Archive for ‘Harmoni keluarga’

Juni 23, 2010

Seberapa Cepatkah Internetmu?

Penasaran dengan leletnya internet dalam mengakses situs authorstream untuk melihat file-file presentasi, saya coba test koneksi dengan speedtest.net dari Bandung ke server Singapura. Hasilnya: ping 492ms, download 0.32Mbps, dan upload 0.15Mbps. Koneksi dengan RTRW-net dengan speedy paket 700rb (1 Mbps?). Wajar nggak sih?

speedtest result

speedtest result

Juni 13, 2010

Tagihan Telepon Rumah Membengkak

Penasaran juga bagaimana PT. T*lkom sebagai satu-satunya operator telepon kabel di Indonesia menghitung tagihan telepon rumah dan melayani pelanggannya.

Tagihan telepon rumah bulan April lalu melonjak. Kalau sebelumnya hanya sekitar 70rb-an (64,8rb) sekarang lebih dari 100rb. Tidak pernah sejak pasang telepon 2009 silam, tagihan lebih dari 70rb. Duh, biayanya buat apa saja sih? Sepertinya pemakaian juga jarang, tidak ada yang berlebihan, karena memang males nelpon dengan telepon kabel ini, nggak bisa ngecek berapa sih yang tarifnya. Kalau dilihat, tagihan ini hampir sama dengan tagihan listrik yang ‘hanya’ 110rb perbulan dengan pemakaian 24-jam full non-stop (kecuali aliran mati), yang selalu diprotes kalau ada rumor tentang kenaikan TDL. Ini T*lkom ‘luar biasa’ yah, bisa meraup laba yang WOW, tanpa perlu berhadapan langsung dengan publik.

Sebenarnya ada satu yang istimewa bulan lalu. T*lkom mengadakan program yang akan membebaskan biaya abonemen. Heh, masih ada abonemen yah? Ya iya lah, 32.5rb perbulan harus dikeluarkan pelanggan untuk biaya abonemen. Program ini membebaskan pelanggan dari biaya abonemen. Masa sih? simak dulu yah.

read more »

Juni 12, 2010

Menunggu GOL

Hari Jum’at pagi sebelum pertandingan perdana Piala Dunia 2010 antara tuan rumah Afrika Selatan melawan Meksiko, saya menulis di twitter prediksi skor pertandingan 3-1 untuk kemenangan Meksiko. Saya yakin Meksiko akan menang. Yang ini bergaya ala komentator sepakbola yang sering muncul di acara siaran langsung bola 🙂

Malam harinya, setelah berebut dengan Bune yang ngotot ingin menonton Opera van Java, akhirnya TV berhasil dipanteng ke siaran langsung piala dunia. Jalannya pertandingan, awalnya monoton. Kemudian pertandingan semakin panas dan Carlos Vela sempat menceploskan bola ke gawang. Sayang gol tersebut dianulir karena Vela dianggap offside. Pertandingan terus berjalan, tidak ada protes berlebihan dari pemain maupun ofisial tim Meksiko, salut. Babak pertama disudahi 0-0.
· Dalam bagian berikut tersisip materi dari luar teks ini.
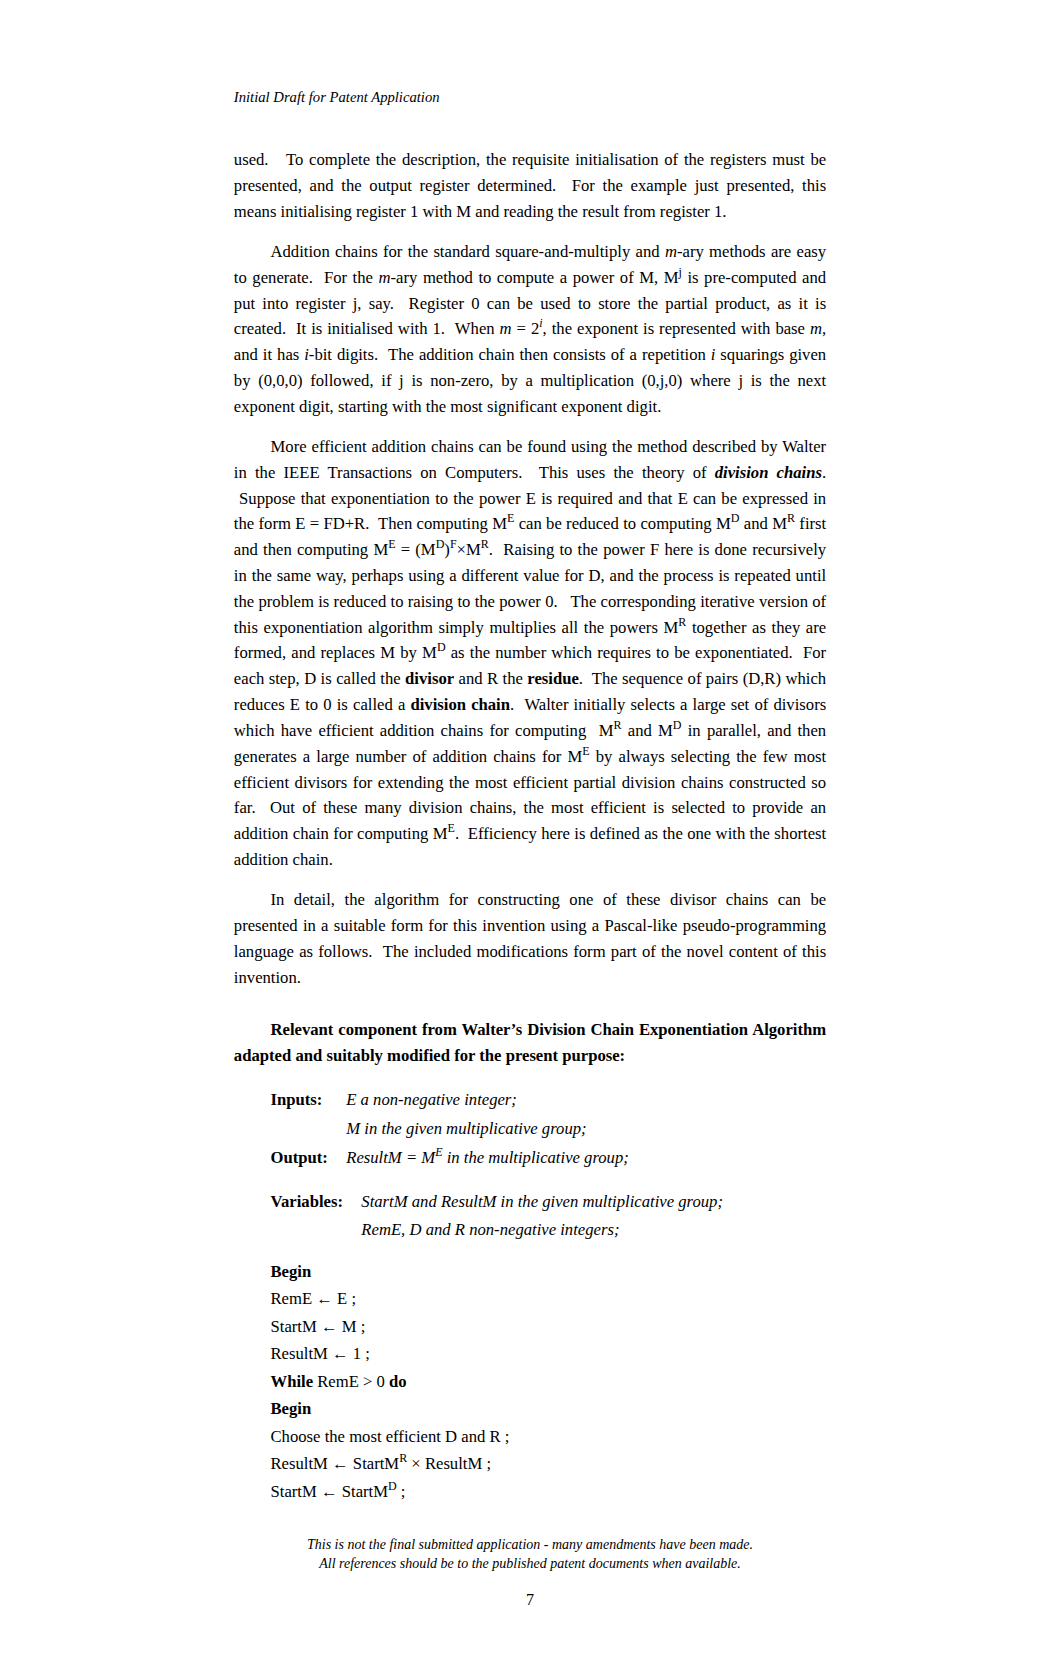Initial Draft for Patent Application
used. To complete the description, the requisite initialisation of the registers must be presented, and the output register determined. For the example just presented, this means initialising register 1 with M and reading the result from register 1.
Addition chains for the standard square-and-multiply and m-ary methods are easy to generate. For the m-ary method to compute a power of M, Mj is pre-computed and put into register j, say. Register 0 can be used to store the partial product, as it is created. It is initialised with 1. When m = 2i, the exponent is represented with base m, and it has i-bit digits. The addition chain then consists of a repetition i squarings given by (0,0,0) followed, if j is non-zero, by a multiplication (0,j,0) where j is the next exponent digit, starting with the most significant exponent digit.
More efficient addition chains can be found using the method described by Walter in the IEEE Transactions on Computers. This uses the theory of division chains. Suppose that exponentiation to the power E is required and that E can be expressed in the form E = FD+R. Then computing ME can be reduced to computing MD and MR first and then computing ME = (MD)F×MR. Raising to the power F here is done recursively in the same way, perhaps using a different value for D, and the process is repeated until the problem is reduced to raising to the power 0. The corresponding iterative version of this exponentiation algorithm simply multiplies all the powers MR together as they are formed, and replaces M by MD as the number which requires to be exponentiated. For each step, D is called the divisor and R the residue. The sequence of pairs (D,R) which reduces E to 0 is called a division chain. Walter initially selects a large set of divisors which have efficient addition chains for computing MR and MD in parallel, and then generates a large number of addition chains for ME by always selecting the few most efficient divisors for extending the most efficient partial division chains constructed so far. Out of these many division chains, the most efficient is selected to provide an addition chain for computing ME. Efficiency here is defined as the one with the shortest addition chain.
In detail, the algorithm for constructing one of these divisor chains can be presented in a suitable form for this invention using a Pascal-like pseudo-programming language as follows. The included modifications form part of the novel content of this invention.
Relevant component from Walter’s Division Chain Exponentiation Algorithm adapted and suitably modified for the present purpose:
| Inputs: | E a non-negative integer; |
| | M in the given multiplicative group; |
| Output: | ResultM = M E in the multiplicative group; |
| Variables: | StartM and ResultM in the given multiplicative group; |
| | RemE , D and R non-negative integers; |
Begin
RemE ← E ;
StartM ← M ;
ResultM ← 1 ;
While RemE > 0 do
Begin
Choose the most efficient D and R ;
ResultM ← StartMR × ResultM ;
StartM ← StartMD ;
This is not the final submitted application - many amendments have been made.
All references should be to the published patent documents when available.
7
Di babak kedua, Afrika Selatan membuka skor 1-0. Hehehe, dapat deh angka 1 untuk Afsel. Menit demi menit berlalu. Duh, kok meksiko belum mencetak gol juga. Baru di menit ke 79, Marquez menyamakan kedudukan 1-1. Tinggal nunggu 2 gol lagi nih agar prediksinya nembak. Menonton pertandingan 10 menit terakhir, saya merasakan sensasi yang beda. Apalagi, melihat aksi-aksi dos Santos. Berharap gol Meksiko berikutnya lahir. Tapi, hingga peluit pertandingan selesai dibunyikan, kedudukan tetap 1-1.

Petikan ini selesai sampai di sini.